* **WORK INSTRUCTIONS**
Copy out every line of the material below word for word, leaving out the pictures.
START RECORDS FOR THE EXERCISE
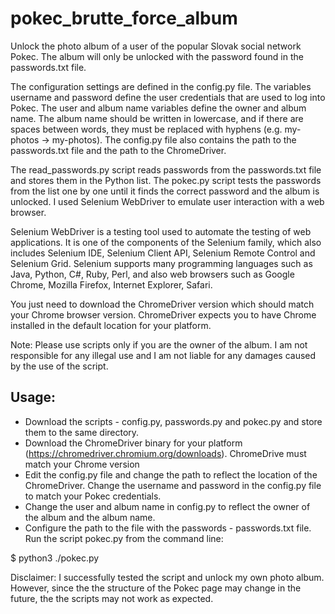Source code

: # pokec_brutte_force_album

Unlock the photo album of a user of the popular Slovak social network Pokec. The album will only be unlocked with the password found in the passwords.txt 
file.

The configuration settings are defined in the config.py file. The variables username and password define the user credentials that are used to log into 
Pokec. The user and album name variables define the owner and album name. The album name should be written in lowercase, and if there are spaces between 
words, they must be replaced with hyphens (e.g. my-photos -> my-photos). The config.py file also contains the path to the passwords.txt file and 
the path to the ChromeDriver.

The read_passwords.py script reads passwords from the passwords.txt file and stores them in the Python list. The pokec.py script tests the passwords from the list one by one until it finds the correct password and the album is unlocked. I used Selenium WebDriver to emulate user interaction with a web browser.

Selenium WebDriver is a testing tool used to automate the testing of web applications. It is one of the components of the Selenium family, which also includes Selenium IDE, Selenium Client API, Selenium Remote Control and Selenium Grid. Selenium supports many programming languages such as Java, Python, C#, Ruby, Perl, and also web browsers such as Google Chrome, Mozilla Firefox, Internet Explorer, Safari.

You just need to download the ChromeDriver version which should match your Chrome browser version. ChromeDriver expects you to have Chrome installed in the default location for your platform.

Note:
Please use scripts only if you are the owner of the album. I am not responsible for any illegal use and I am not liable for any damages caused by the use of the script.

Usage:
------
- Download the scripts - config.py, passwords.py and pokec.py and store them to the same directory.
- Download the ChromeDriver binary for your platform (https://chromedriver.chromium.org/downloads). ChromeDrive must match your Chrome version
- Edit the config.py file and change the path to reflect the location of the ChromeDriver. Change the username and password in the config.py file to match 
  your Pokec credentials.
- Change the user and album name in config.py to reflect the owner of the album and the album name.
- Configure the path to the file with the passwords - passwords.txt file. Run the script pokec.py from the command line:

$ python3 ./pokec.py

Disclaimer:
I successfully tested the script and unlock my own photo album. However, since the the structure of the Pokec page may change in the future, the the scripts may not work as expected.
END RECORDS FOR THE EXERCISE
* **RESULT BELOW**
Source code

: # pokec_brutte_force_album

Unlock the photo album of a user of the popular Slovak social network Pokec. The album will only be unlocked with the password found in the passwords.txt 
file.

The configuration settings are defined in the config.py file. The variables username and password define the user credentials that are used to log into 
Pokec. The user and album name variables define the owner and album name. The album name should be written in lowercase, and if there are spaces between 
words, they must be replaced with hyphens (e.g. my-photos -> my-photos). The config.py file also contains the path to the passwords.txt file and 
the path to the ChromeDriver.

The read_passwords.py script reads passwords from the passwords.txt file and stores them in the Python list. The pokec.py script tests the passwords from the list one by one until it finds the correct password and the album is unlocked. I used Selenium WebDriver to emulate user interaction with a web browser.

Selenium WebDriver is a testing tool used to automate the testing of web applications. It is one of the components of the Selenium family, which also includes Selenium IDE, Selenium Client API, Selenium Remote Control and Selenium Grid. Selenium supports many programming languages such as Java, Python, C#, Ruby, Perl, and also web browsers such as Google Chrome, Mozilla Firefox, Internet Explorer, Safari.

You just need to download the ChromeDriver version which should match your Chrome browser version. ChromeDriver expects you to have Chrome installed in the default location for your platform.

Note:
Please use scripts only if you are the owner of the album. I am not responsible for any illegal use and I am not liable for any damages caused by the use of the script.

Usage:
------
- Download the scripts - config.py, passwords.py and pokec.py and store them to the same directory.
- Download the ChromeDriver binary for your platform (https://chromedriver.chromium.org/downloads). ChromeDrive must match your Chrome version
- Edit the config.py file and change the path to reflect the location of the ChromeDriver. Change the username and password in the config.py file to match 
  your Pokec credentials.
- Change the user and album name in config.py to reflect the owner of the album and the album name.
- Configure the path to the file with the passwords - passwords.txt file. Run the script pokec.py from the command line:

$ python3 ./pokec.py

Disclaimer:
I successfully tested the script and unlock my own photo album. However, since the the structure of the Pokec page may change in the future, the the scripts may not work as expected.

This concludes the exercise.